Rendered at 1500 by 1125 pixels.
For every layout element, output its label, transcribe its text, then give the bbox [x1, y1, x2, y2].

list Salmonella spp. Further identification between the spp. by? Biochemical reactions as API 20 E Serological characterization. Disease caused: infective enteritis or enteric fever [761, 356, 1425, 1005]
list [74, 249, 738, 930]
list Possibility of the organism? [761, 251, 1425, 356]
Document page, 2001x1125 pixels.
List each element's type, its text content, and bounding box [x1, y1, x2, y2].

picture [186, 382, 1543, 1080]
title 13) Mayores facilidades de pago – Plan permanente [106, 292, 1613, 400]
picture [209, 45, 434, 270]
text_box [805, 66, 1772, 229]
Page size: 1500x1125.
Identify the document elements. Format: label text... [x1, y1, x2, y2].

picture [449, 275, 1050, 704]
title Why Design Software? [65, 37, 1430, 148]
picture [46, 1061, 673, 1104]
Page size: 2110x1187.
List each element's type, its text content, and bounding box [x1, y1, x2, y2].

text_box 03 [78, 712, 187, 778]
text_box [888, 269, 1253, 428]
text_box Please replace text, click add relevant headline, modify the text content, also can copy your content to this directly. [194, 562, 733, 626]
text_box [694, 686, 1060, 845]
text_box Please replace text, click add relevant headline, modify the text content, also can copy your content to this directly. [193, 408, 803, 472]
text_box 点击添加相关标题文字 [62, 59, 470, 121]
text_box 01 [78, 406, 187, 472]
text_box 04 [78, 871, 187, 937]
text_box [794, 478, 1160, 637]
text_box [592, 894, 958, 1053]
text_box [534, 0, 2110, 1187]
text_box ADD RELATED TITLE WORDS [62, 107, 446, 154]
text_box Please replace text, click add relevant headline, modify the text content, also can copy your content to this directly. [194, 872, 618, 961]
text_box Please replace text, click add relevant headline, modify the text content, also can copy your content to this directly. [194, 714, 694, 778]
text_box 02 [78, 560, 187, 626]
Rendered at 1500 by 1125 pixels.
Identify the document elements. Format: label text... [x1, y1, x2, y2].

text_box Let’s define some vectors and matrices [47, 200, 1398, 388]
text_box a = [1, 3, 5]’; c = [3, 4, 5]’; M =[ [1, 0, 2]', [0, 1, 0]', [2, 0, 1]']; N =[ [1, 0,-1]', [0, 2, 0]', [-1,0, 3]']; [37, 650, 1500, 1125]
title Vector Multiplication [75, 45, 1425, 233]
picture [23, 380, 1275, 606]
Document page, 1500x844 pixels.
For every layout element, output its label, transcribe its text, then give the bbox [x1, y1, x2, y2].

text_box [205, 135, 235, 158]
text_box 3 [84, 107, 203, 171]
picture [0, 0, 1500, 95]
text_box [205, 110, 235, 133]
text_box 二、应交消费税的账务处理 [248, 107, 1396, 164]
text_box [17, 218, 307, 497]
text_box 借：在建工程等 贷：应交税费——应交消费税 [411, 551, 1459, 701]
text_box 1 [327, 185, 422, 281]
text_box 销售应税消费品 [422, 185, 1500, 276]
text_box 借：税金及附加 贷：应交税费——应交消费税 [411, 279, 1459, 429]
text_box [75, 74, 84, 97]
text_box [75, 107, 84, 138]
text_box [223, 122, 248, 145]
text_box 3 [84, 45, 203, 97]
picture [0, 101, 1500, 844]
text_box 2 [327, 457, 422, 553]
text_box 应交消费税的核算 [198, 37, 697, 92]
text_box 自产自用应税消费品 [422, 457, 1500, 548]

■ ■ ■

» **WHAT TO WORK ON**: Please return all of the records exactly as they appear.

» **OUTPUT FOR THIS TASK**:
Rendered at 1500 by 1125 pixels.
For every layout element, output its label, transcribe its text, then give the bbox [x1, y1, x2, y2].

list Salmonella spp. Further identification between the spp. by? Biochemical reactions as API 20 E Serological characterization. Disease caused: infective enteritis or enteric fever [761, 356, 1425, 1005]
list [74, 249, 738, 930]
list Possibility of the organism? [761, 251, 1425, 356]
Document page, 2001x1125 pixels.
List each element's type, its text content, and bounding box [x1, y1, x2, y2].

picture [186, 382, 1543, 1080]
title 13) Mayores facilidades de pago – Plan permanente [106, 292, 1613, 400]
picture [209, 45, 434, 270]
text_box [805, 66, 1772, 229]
Page size: 1500x1125.
Identify the document elements. Format: label text... [x1, y1, x2, y2].

picture [449, 275, 1050, 704]
title Why Design Software? [65, 37, 1430, 148]
picture [46, 1061, 673, 1104]
Page size: 2110x1187.
List each element's type, its text content, and bounding box [x1, y1, x2, y2].

text_box 03 [78, 712, 187, 778]
text_box [888, 269, 1253, 428]
text_box Please replace text, click add relevant headline, modify the text content, also can copy your content to this directly. [194, 562, 733, 626]
text_box [694, 686, 1060, 845]
text_box Please replace text, click add relevant headline, modify the text content, also can copy your content to this directly. [193, 408, 803, 472]
text_box 点击添加相关标题文字 [62, 59, 470, 121]
text_box 01 [78, 406, 187, 472]
text_box 04 [78, 871, 187, 937]
text_box [794, 478, 1160, 637]
text_box [592, 894, 958, 1053]
text_box [534, 0, 2110, 1187]
text_box ADD RELATED TITLE WORDS [62, 107, 446, 154]
text_box Please replace text, click add relevant headline, modify the text content, also can copy your content to this directly. [194, 872, 618, 961]
text_box Please replace text, click add relevant headline, modify the text content, also can copy your content to this directly. [194, 714, 694, 778]
text_box 02 [78, 560, 187, 626]
Rendered at 1500 by 1125 pixels.
Identify the document elements. Format: label text... [x1, y1, x2, y2].

text_box Let’s define some vectors and matrices [47, 200, 1398, 388]
text_box a = [1, 3, 5]’; c = [3, 4, 5]’; M =[ [1, 0, 2]', [0, 1, 0]', [2, 0, 1]']; N =[ [1, 0,-1]', [0, 2, 0]', [-1,0, 3]']; [37, 650, 1500, 1125]
title Vector Multiplication [75, 45, 1425, 233]
picture [23, 380, 1275, 606]
Document page, 1500x844 pixels.
For every layout element, output its label, transcribe its text, then give the bbox [x1, y1, x2, y2].

text_box [205, 135, 235, 158]
text_box 3 [84, 107, 203, 171]
picture [0, 0, 1500, 95]
text_box [205, 110, 235, 133]
text_box 二、应交消费税的账务处理 [248, 107, 1396, 164]
text_box [17, 218, 307, 497]
text_box 借：在建工程等 贷：应交税费——应交消费税 [411, 551, 1459, 701]
text_box 1 [327, 185, 422, 281]
text_box 销售应税消费品 [422, 185, 1500, 276]
text_box 借：税金及附加 贷：应交税费——应交消费税 [411, 279, 1459, 429]
text_box [75, 74, 84, 97]
text_box [75, 107, 84, 138]
text_box [223, 122, 248, 145]
text_box 3 [84, 45, 203, 97]
picture [0, 101, 1500, 844]
text_box 2 [327, 457, 422, 553]
text_box 应交消费税的核算 [198, 37, 697, 92]
text_box 自产自用应税消费品 [422, 457, 1500, 548]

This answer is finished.